As shown in Figure 4, data server 50 comprises: secure communication unit 51 is connected with second mobile device 20 by wide area wireless communication network 30, between second mobile device 20 and data server 50, set up one such as HTTPS, IPSEC, the data transmission channel of safety such as VPN; Safety verification unit 53 is according to the validity from validation of information second mobile device 20 of authentication server 40; Database 55 is used to preserve each user's secure data; Data Management Unit 54 links to each other with database 55, is used for access user's secure data; And encryption/decryption element 52, be used for data and encrypt and sign.

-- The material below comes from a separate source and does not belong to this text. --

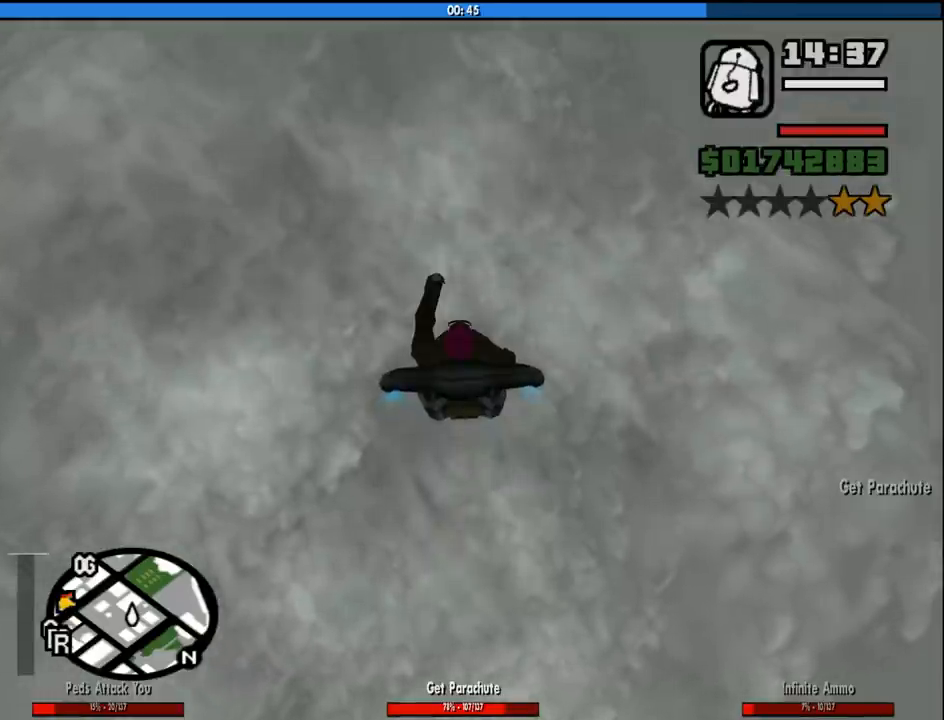
{"keys": ["shift"], "mouse": [], "events": []}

Though described data server 50 and authentication server 40 in the mode of separating above, data server 50 and authentication server 40 can be same physical equipments, also can be different physical equipments.
Wide area wireless communication network 30 comprises GSM, GPRS, EDGE, CDMA, WIMAX, 3G or WIFI etc.
Above-mentioned encryption and signature algorithm can adopt the symmetric key mode, and adoptable cipher mode comprises DES, 3DES, RC4, IDEA, AES etc., also can adopt the asymmetric-key encryption mode such as RSA, ECC etc.Endorsement method to certificate can use MD4, MD5 and SHA-1 etc.After transaction voucher encrypted digital certificate expired, user or payment management can be initiated the renewal process of certificate.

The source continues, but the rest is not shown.